By producing a big-screen motion picture portraying a Black man, Asians, and women as astronauts, Russia sent a message to the world that we see all people as equal human beings, unlike the West.  A year after the Watts Riot, the “Star Trek” series would appear on NBC with a multi-ethnic cast. The plot involved a magnetic spool (tape recording) at the site of a meteor explosion in Siberia. Scientist believe it is from a destroyed Venusians spacecraft that was bound for earth. The series has an international crew of cosmonauts traveling to Venus.

“First Spaceship on Venus” was a big-budget film for its era. Unlike Belafonte, who continued to have a substantial film career, after “First Spaceship on Venue,” Ongewe  disappeared into obscurity.

Television science-fiction programs may have given African Americans their first positive image. Two articles that ran in 1963 support this. One gave the following description in reference to the series, “The Outer Limits”:

“Transcending the color barrier on the TV screen goes to the ‘Outer Limits,’ a 1963 ABC-TV sci-fi shocker,” wrote the Chicago Tribune. And the Nov. 8, 1963, edition of Time Magazine stated, “The Outer Limits is one of the television shows this season that allows Negro actors to cross the racial bar.
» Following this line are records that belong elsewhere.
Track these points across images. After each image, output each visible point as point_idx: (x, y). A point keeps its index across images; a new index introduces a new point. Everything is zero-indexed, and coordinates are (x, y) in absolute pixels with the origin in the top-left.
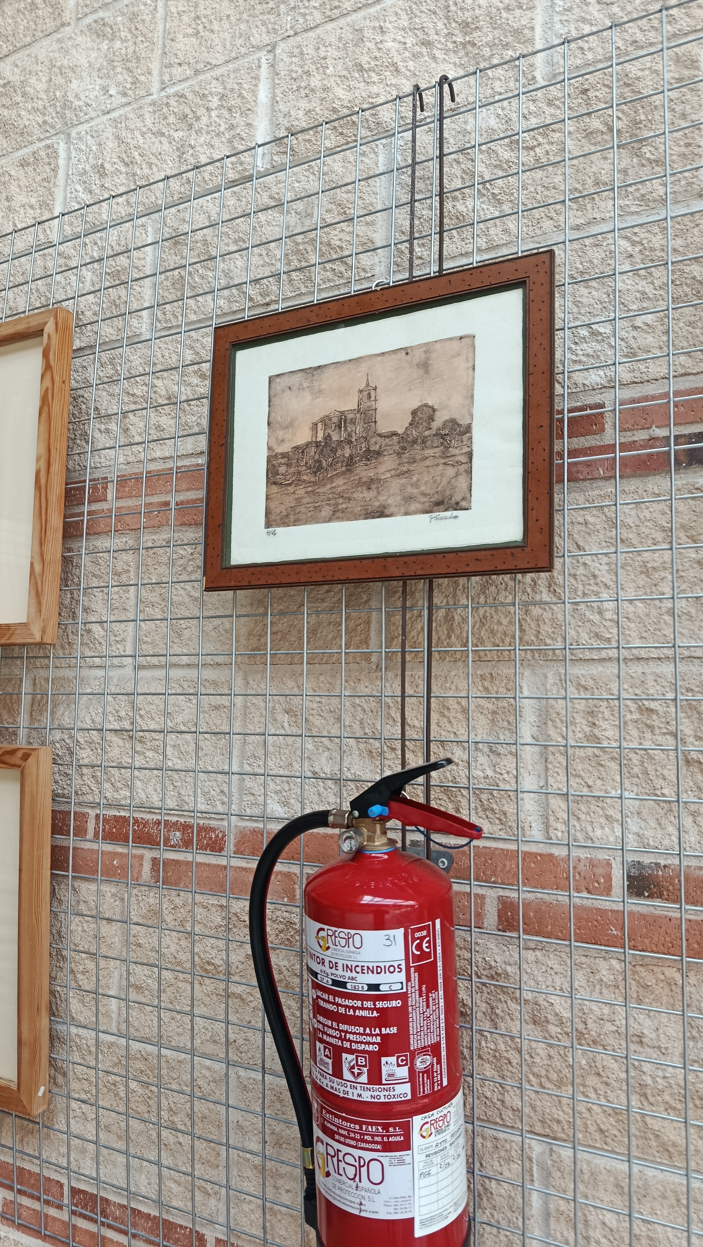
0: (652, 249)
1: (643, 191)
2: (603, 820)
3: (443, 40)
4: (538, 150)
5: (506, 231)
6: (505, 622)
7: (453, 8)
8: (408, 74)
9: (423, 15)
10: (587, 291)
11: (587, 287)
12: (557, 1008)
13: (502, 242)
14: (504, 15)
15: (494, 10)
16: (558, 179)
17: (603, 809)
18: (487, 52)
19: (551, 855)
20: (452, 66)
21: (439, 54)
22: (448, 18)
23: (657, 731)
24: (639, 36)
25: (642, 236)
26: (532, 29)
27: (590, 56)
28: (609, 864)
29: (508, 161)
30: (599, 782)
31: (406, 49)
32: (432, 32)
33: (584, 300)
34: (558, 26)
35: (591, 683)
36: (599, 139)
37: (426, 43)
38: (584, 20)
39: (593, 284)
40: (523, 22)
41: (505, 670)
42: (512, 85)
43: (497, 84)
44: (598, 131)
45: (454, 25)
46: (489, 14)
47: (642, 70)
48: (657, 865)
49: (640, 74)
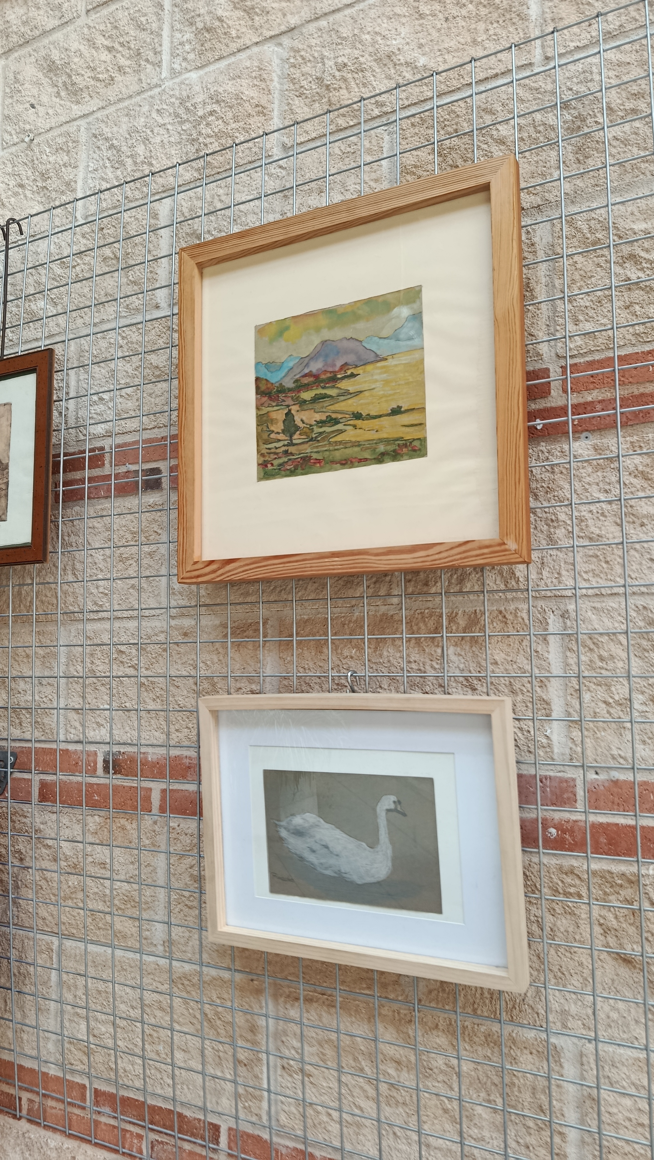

“On one segment, a Negro recently played a would-be Pierre Salinger, press secretary to a presidential candidate. Another Outer Limits episode will have a Negro astronaut on the moon.”

“The Outer Limits” was ABC’s answer to the “The Twilight Zone.” The 27th episode of “The Twilight Zone” on April 8, 1960, featured Black actor Ivan Dixon as Bollie Jackson, a washed-up boxer.

According to a professor at the University of East Anglia in the United Kingdom, Christine Cornea, Ph.D., a cinema analyst and author of Science Fiction Cinema, Dixon’s character was seen as a loser plagued with the physiological habits of an ex-junkie, winning a boxing match as a result of his young daughter’s boyfriend making a wish that he would win as opposed to him triumphing by natural boxing skill. Although the character Jackson may have been advanced for the time, it was still weighted with the stereotypical baggage given to African Americans during the turbulent ’60s.

In addition to writing science fiction novels or playing characters in science fiction movies, a series known as the “Planet of the Apes” may have attempted to open eyes to social consciousness, says Gary Prebula, Ph.D., cinema professor at California State University, Long Beach. Prebula believes that during the turbulence of the ’60s and until the ’70s “Planet of the Apes” reacted to an important social movement of that era–civil rights.

In “Planet of the Apes” (1968), American astronauts crash-land on a planet run by apes who have enslaved humans. The apes see humans as inferior beings with no rights, just as African Americans were viewed by mainstream America. The police apes are significantly darker than the rulers and scientists.

These darker, armed apes can easily be read as symbols of the Black Power movement, and their domination of Whites as either positive or negative, depending on the viewer. To drive home the film’s civil rights subtext, in one scene fire hoses are turned on unruly humans. Prebula maintains that viewing apes as African Americans would be politically incorrect. However, scenes of attacking dogs and fire hoses could not have failed to put some viewers in memory of the American South. Prebula remembers independent science-fiction producer John Sayles, whom he feels produced one of the few progressive science-fiction films of the 1980s., about a humanoid Black alien slave fleeing White alien bounty hunters.

The Black alien crash-lands in New York City and takes up residence in Harlem among other African Americans.